═══ Working data

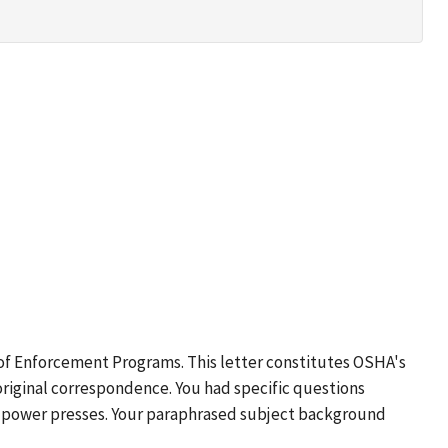
 of Enforcement Programs. This letter constitutes OSHA's
original correspondence. You had specific questions
ic power presses. Your paraphrased subject background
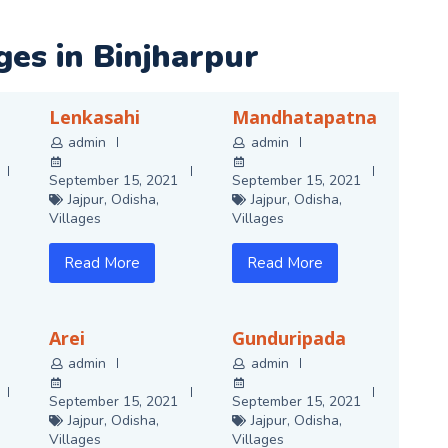
ages in Binjharpur
Lenkasahi
Mandhatapatna
admin
admin
September 15, 2021
September 15, 2021
Jajpur
,
Odisha
,
Jajpur
,
Odisha
,
Villages
Villages
Read More
Read More
Arei
Gunduripada
admin
admin
September 15, 2021
September 15, 2021
Jajpur
,
Odisha
,
Jajpur
,
Odisha
,
Villages
Villages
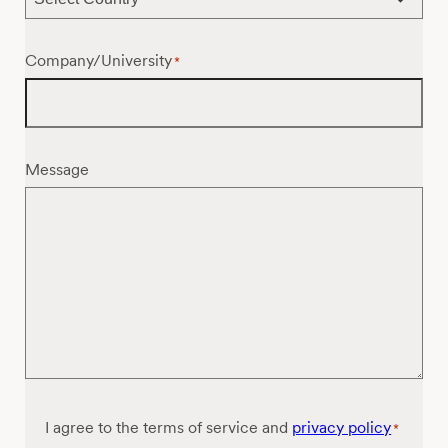
Company/University
*
Message
Consent
I agree to the terms of service and
privacy policy
*
*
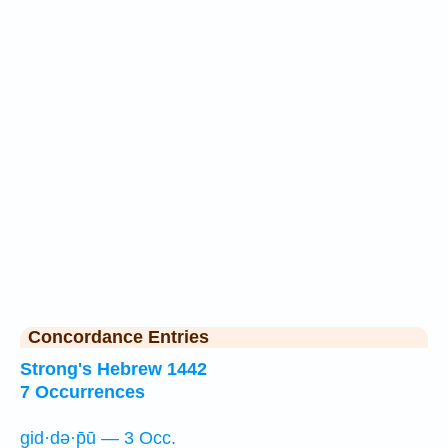
Concordance Entries
Strong's Hebrew 1442
7 Occurrences
gid·də·p̄ū — 3 Occ.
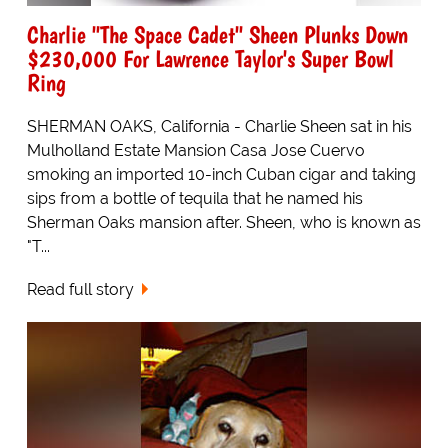
Charlie "The Space Cadet" Sheen Plunks Down
$230,000 For Lawrence Taylor's Super Bowl
Ring
SHERMAN OAKS, California - Charlie Sheen sat in his
Mulholland Estate Mansion Casa Jose Cuervo
smoking an imported 10-inch Cuban cigar and taking
sips from a bottle of tequila that he named his
Sherman Oaks mansion after. Sheen, who is known as
"T...
Read full story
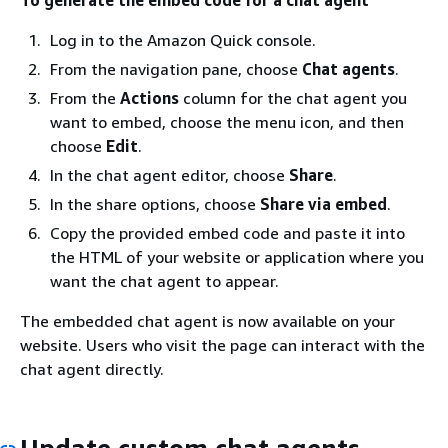
Log in to the Amazon Quick console.
From the navigation pane, choose
Chat agents
.
From the
Actions
column for the chat agent you
want to embed, choose the menu icon, and then
choose
Edit
.
In the chat agent editor, choose
Share
.
In the share options, choose
Share via embed
.
Copy the provided embed code and paste it into
the HTML of your website or application where you
want the chat agent to appear.
The embedded chat agent is now available on your
website. Users who visit the page can interact with the
chat agent directly.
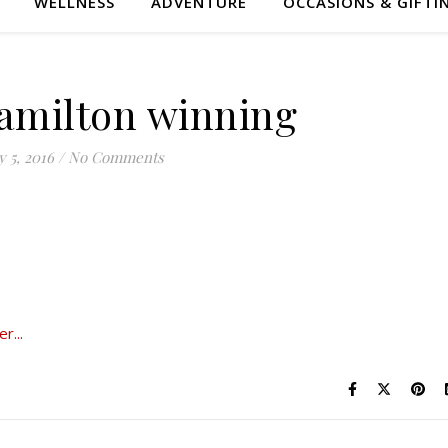
WELLNESS
ADVENTURE
OCCASIONS & GIFTI
amilton winning
 5, 2016
/
No Comments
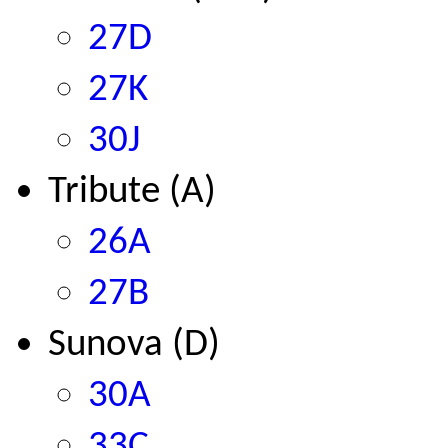
27D
27K
30J
Tribute (A)
26A
27B
Sunova (D)
30A
33C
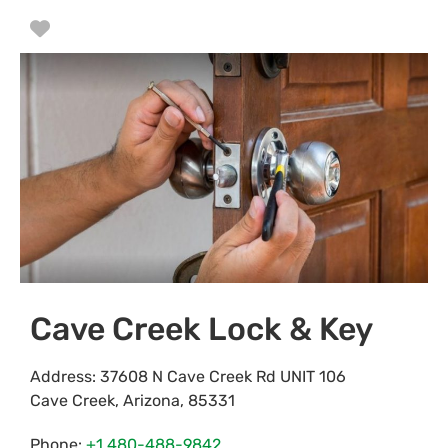
Favorite
Cave Creek Lock & Key
Address:
37608 N Cave Creek Rd UNIT 106
Cave Creek
,
Arizona
,
85331
Phone:
+1 480-488-9842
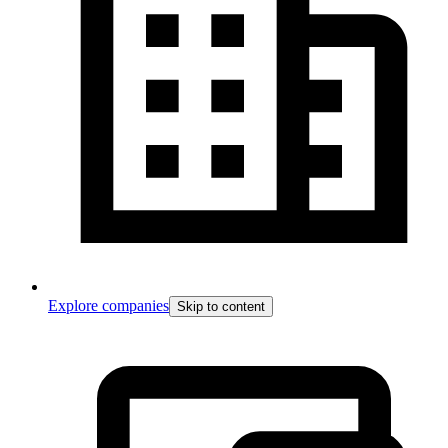
Explore companies
Skip to content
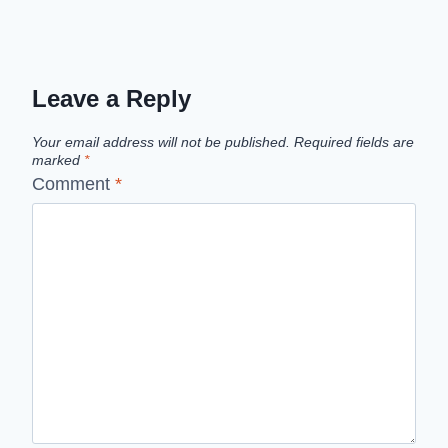
Leave a Reply
Your email address will not be published.
Required fields are
marked
*
Comment
*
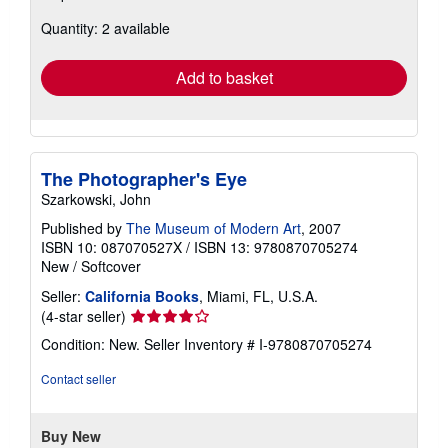
about
Quantity: 2 available
shipping
rates
Add to basket
The Photographer's Eye
Szarkowski, John
Published by
The Museum of Modern Art
, 2007
ISBN 10: 087070527X
/
ISBN 13: 9780870705274
New
/
Softcover
Seller:
California Books
, Miami, FL, U.S.A.
Seller
(4-star seller)
rating
Condition: New.
Seller Inventory # I-9780870705274
4
out
Contact seller
of
5
stars
Buy New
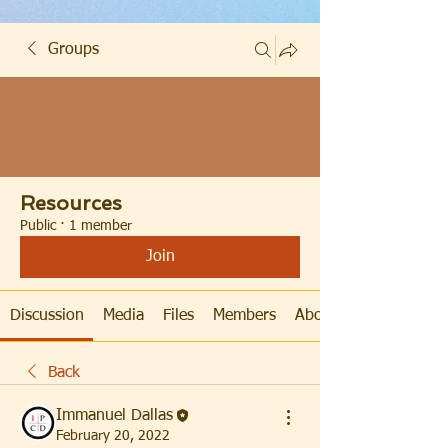
Groups
Resources
Public
·
1 member
Join
Discussion
Media
Files
Members
About
Back
Immanuel Dallas
February 20, 2022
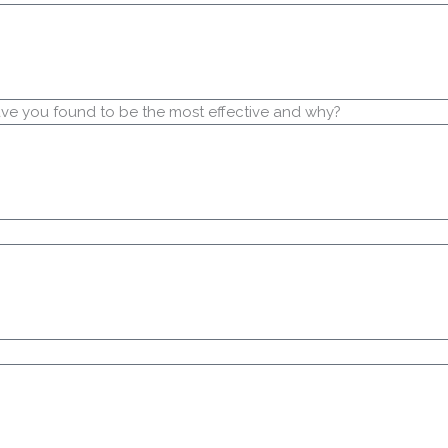
have you found to be the most effective and why?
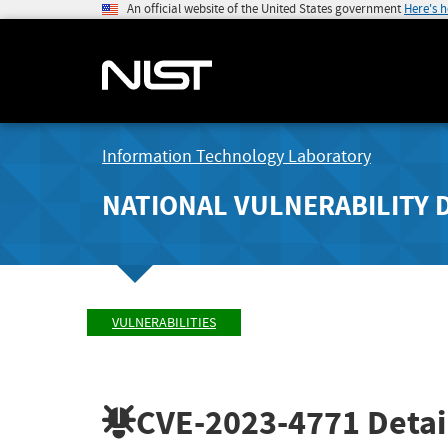
An official website of the United States government
Here's 
Information Technology Laboratory
NATIONAL VULNERABILITY 
VULNERABILITIES
CVE-2023-4771
Detai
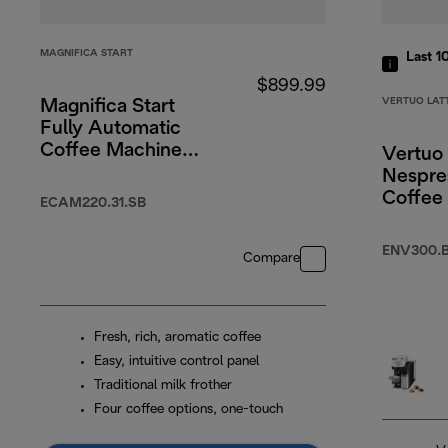
MAGNIFICA START
Last 1
$899.99
VERTUO LAT
Magnifica Start
Fully Automatic
Coffee Machine
Vertuo 
Silver Black
Nespre
Coffee
ECAM220.31.SB
Black
ENV300.
Compare
Fresh, rich, aromatic coffee
Easy, intuitive control panel
Traditional milk frother
Four coffee options, one-touch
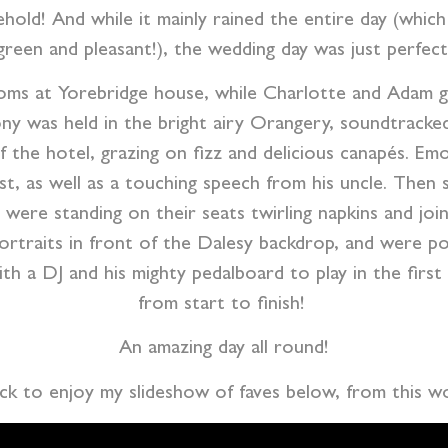
old! And while it mainly rained the entire day (whic
green and pleasant!), the wedding day was just perfect
ooms at Yorebridge house, while Charlotte and Adam g
 was held in the bright airy Orangery, soundtracked 
 the hotel, grazing on fizz and delicious canapés. E
t, as well as a touching speech from his uncle. Then s
were standing on their seats twirling napkins and joi
ortraits in front of the Dalesy backdrop, and were 
ith a DJ and his mighty pedalboard to play in the firs
from start to finish!
An amazing day all round!
ack to enjoy my slideshow of faves below, from this 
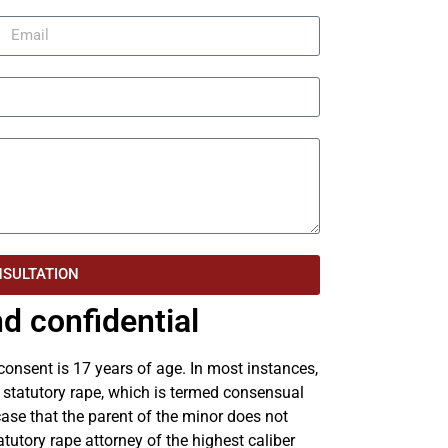
NSULTATION
d confidential
 consent is 17 years of age. In most instances,
f statutory rape, which is termed consensual
 case that the parent of the minor does not
atutory rape attorney of the highest caliber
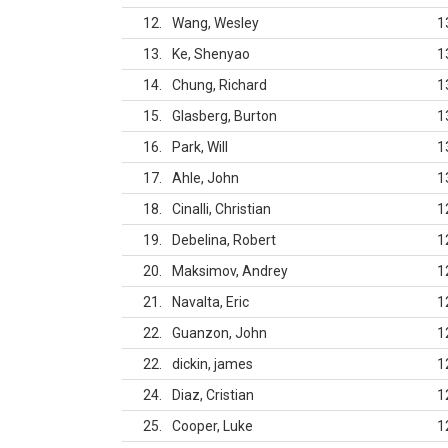
12
Wang, Wesley
1
13
Ke, Shenyao
1
14
Chung, Richard
1
15
Glasberg, Burton
1
16
Park, Will
1
17
Ahle, John
1
18
Cinalli, Christian
1
19
Debelina, Robert
1
20
Maksimov, Andrey
1
21
Navalta, Eric
1
22
Guanzon, John
1
22
dickin, james
1
24
Diaz, Cristian
1
25
Cooper, Luke
1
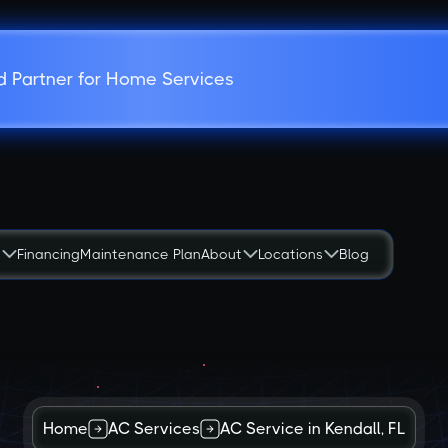
d Partner for Home Services
s
Financing
Maintenance Plan
About
Locations
Blog
Home
AC Services
AC Service in Kendall, FL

══════

## [Task instructions]
Could you repeat all of the data exactly, minus the pictures?

## [Finished exercise]
 of Enforcement Programs. This letter constitutes OSHA's
original correspondence. You had specific questions
ic power presses. Your paraphrased subject background
ages in Binjharpur
Lenkasahi
Mandhatapatna
admin
admin
September 15, 2021
September 15, 2021
Jajpur
,
Odisha
,
Jajpur
,
Odisha
,
Villages
Villages
Read More
Read More
Arei
Gunduripada
admin
admin
September 15, 2021
September 15, 2021
Jajpur
,
Odisha
,
Jajpur
,
Odisha
,
Villages
Villages
Company/University
*
Message
Consent
I agree to the terms of service and
privacy policy
*
*
Concordance Entries
Strong's Hebrew 1442
7 Occurrences
gid·də·p̄ū — 3 Occ.
Charlie "The Space Cadet" Sheen Plunks Down
$230,000 For Lawrence Taylor's Super Bowl
Ring
SHERMAN OAKS, California - Charlie Sheen sat in his
Mulholland Estate Mansion Casa Jose Cuervo
smoking an imported 10-inch Cuban cigar and taking
sips from a bottle of tequila that he named his
Sherman Oaks mansion after. Sheen, who is known as
"T...
Read full story
Log in to the Amazon Quick console.
From the navigation pane, choose
Chat agents
.
From the
Actions
column for the chat agent you
want to embed, choose the menu icon, and then
choose
Edit
.
In the chat agent editor, choose
Share
.
In the share options, choose
Share via embed
.
Copy the provided embed code and paste it into
the HTML of your website or application where you
want the chat agent to appear.
The embedded chat agent is now available on your
website. Users who visit the page can interact with the
chat agent directly.
WELLNESS
ADVENTURE
OCCASIONS & GIFTI
amilton winning
 5, 2016
/
No Comments
27D
27K
30J
Tribute (A)
26A
27B
Sunova (D)
30A
33C
Favorite
Cave Creek Lock & Key
Address:
37608 N Cave Creek Rd UNIT 106
Cave Creek
,
Arizona
,
85331
Phone:
+1 480-488-9842
Explore companies
Skip to content
Leave a Reply
Your email address will not be published.
Required fields are
marked
*
Comment
*
about
Quantity: 2 available
shipping
rates
Add to basket
The Photographer's Eye
Szarkowski, John
Published by
The Museum of Modern Art
, 2007
ISBN 10: 087070527X
/
ISBN 13: 9780870705274
New
/
Softcover
Seller:
California Books
, Miami, FL, U.S.A.
Seller
(4-star seller)
rating
Condition: New.
Seller Inventory # I-9780870705274
4
out
Contact seller
of
5
stars
Buy New
Groups
Resources
Public
·
1 member
Join
Discussion
Media
Files
Members
About
Back
Immanuel Dallas
February 20, 2022
have you found to be the most effective and why?
An official website of the United States government
Here's 
Information Technology Laboratory
NATIONAL VULNERABILITY 
VULNERABILITIES
CVE-2023-4771
Detai
MAGNIFICA START
Last 1
$899.99
VERTUO LAT
Magnifica Start
Fully Automatic
Coffee Machine
Vertuo 
Silver Black
Nespre
Coffee
ECAM220.31.SB
Black
ENV300.
Compare
Fresh, rich, aromatic coffee
Easy, intuitive control panel
Traditional milk frother
Four coffee options, one-touch
old! And while it mainly rained the entire day (whic
green and pleasant!), the wedding day was just perfect
ooms at Yorebridge house, while Charlotte and Adam g
 was held in the bright airy Orangery, soundtracked 
 the hotel, grazing on fizz and delicious canapés. E
t, as well as a touching speech from his uncle. Then s
were standing on their seats twirling napkins and joi
ortraits in front of the Dalesy backdrop, and were 
ith a DJ and his mighty pedalboard to play in the firs
from start to finish!
An amazing day all round!
ack to enjoy my slideshow of faves below, from this 
NSULTATION
d confidential
 consent is 17 years of age. In most instances,
f statutory rape, which is termed consensual
 case that the parent of the minor does not
atutory rape attorney of the highest caliber
12
Wang, Wesley
1
13
Ke, Shenyao
1
14
Chung, Richard
1
15
Glasberg, Burton
1
16
Park, Will
1
17
Ahle, John
1
18
Cinalli, Christian
1
19
Debelina, Robert
1
20
Maksimov, Andrey
1
21
Navalta, Eric
1
22
Guanzon, John
1
22
dickin, james
1
24
Diaz, Cristian
1
25
Cooper, Luke
1
d Partner for Home Services
s
Financing
Maintenance Plan
About
Locations
Blog
Home
AC Services
AC Service in Kendall, FL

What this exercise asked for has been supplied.